CBS News 8's Carlo Cecchetto looks at how children can be coerced and maybe even confess to crimes they didn't commit.

SAN DIEGO (CBS 8) - The hugely popular Netflix series Making a Murderer is focusing attention on coerced confessions of juveniles.

Can heavy-handed police interrogation techniques really lead to false confessions in children?

The simple answer is yes, as demonstrated by several high-profile cases around the country and here in San Diego County.

At the heart of the case in Making a Murderer is the 2006 interrogation of Wisconsin teenager Brendan Dassey, when the boy confessed to helping his uncle rape and murder a 25-year-old woman.

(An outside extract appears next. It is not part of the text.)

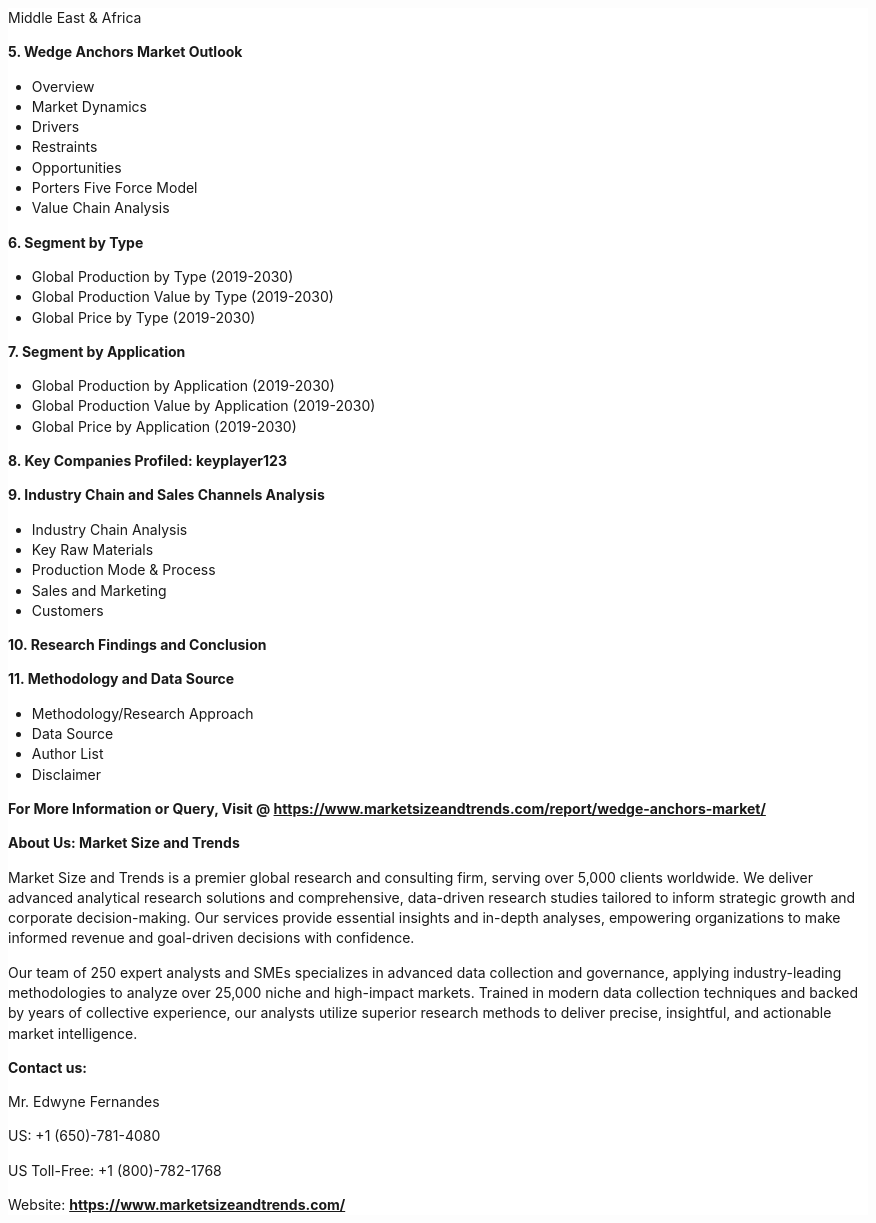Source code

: Middle East &amp; Africa</li></ul><p><strong>5. Wedge Anchors Market Outlook</strong></p><ul><li>Overview</li><li>Market Dynamics</li><li>Drivers</li><li>Restraints</li><li>Opportunities</li><li>Porters Five Force Model</li><li>Value Chain Analysis&nbsp;</li></ul><p><strong>6. Segment by Type</strong></p><ul><li>Global Production by Type (2019-2030)</li><li>Global Production Value by Type (2019-2030)</li><li>Global Price by Type (2019-2030)</li></ul><p><strong>7. Segment by Application</strong></p><ul><li>Global Production by Application (2019-2030)</li><li>Global Production Value by Application (2019-2030)</li><li>Global Price by Application (2019-2030)</li></ul><p><strong>8. Key Companies Profiled: keyplayer123</strong></p><p><strong>9. Industry Chain and Sales Channels Analysis</strong></p><ul><li>Industry Chain Analysis</li><li>Key Raw Materials</li><li>Production Mode &amp; Process</li><li>Sales and Marketing</li><li>Customers</li></ul><p><strong>10. Research Findings and Conclusion</strong></p><p><strong>11. Methodology and Data Source</strong></p><ul><li>Methodology/Research Approach</li><li>Data Source</li><li>Author List</li><li>Disclaimer</li></ul></p><p><strong>For More Information or Query, Visit @ <a href="https://www.marketsizeandtrends.com/report/wedge-anchors-market/">https://www.marketsizeandtrends.com/report/wedge-anchors-market/</a></strong></p><p><strong>About Us: Market Size and Trends</strong></p><p>Market Size and Trends is a premier global research and consulting firm, serving over 5,000 clients worldwide. We deliver advanced analytical research solutions and comprehensive, data-driven research studies tailored to inform strategic growth and corporate decision-making. Our services provide essential insights and in-depth analyses, empowering organizations to make informed revenue and goal-driven decisions with confidence.</p><p>Our team of 250 expert analysts and SMEs specializes in advanced data collection and governance, applying industry-leading methodologies to analyze over 25,000 niche and high-impact markets. Trained in modern data collection techniques and backed by years of collective experience, our analysts utilize superior research methods to deliver precise, insightful, and actionable market intelligence.</p><p><strong>Contact us:</strong></p><p>Mr. Edwyne Fernandes</p><p>US: +1 (650)-781-4080</p><p>US Toll-Free: +1 (800)-782-1768</p><p>Website: <strong><a href="https://www.marketsizeandtrends.com/">https://www.marketsizeandtrends.com/</a></strong></p>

Dassey, 16 at the time of the questioning, had a learning disability and his confession came after hours of police interrogation without an attorney present.

"You see this child who is just going along with what the detectives are telling him," said Justin Brooks, director of the California Innocence Project.

Brooks says the Netflix documentary demonstrates what can go wrong when a teenager is questioned for hours by skilled detectives.

"They're not trained in obtaining the truth. They're trained in this method to get someone to agree with them," said Brooks.

San Diego County saw the same type of interrogation in 1998 with the confession of Escondido teenager Michael Crowe.

Detectives coerced the 14-year-old's confession to the murder of his 12-year-old sister, Stephanie Crowe.

"The Crowe case has actually been studied all around the United States," said Brooks. "It's a textbook case."

A judge eventually ruled the teen's confession was false and found Crowe factually innocent of the murder.

"It's in no one's best interest, false confessions, because the police get led down the wrong paths in their investigations," said Brooks.

By law in California, juvenile interrogations have to be recorded and the child's parent must to be notified that the youth is detained.

But it's up to the minor to ask for an attorney and assert his Miranda rights. Frequently, the parent is unable to stop the interrogation if the child agrees to talk.

Brooks says he would like to see a requirement that a parent or social worker be present during all police questioning of minors.

"My advice to parents would be to tell their children not to give statements when they're brought into custody because everyone is a potential suspect and it could turn really badly for them," said Brooks.

The teen in Making a Murderer, Brendan Dassey, is now age 25. He remains in prison after a jury convicted him and his appeal is ongoing.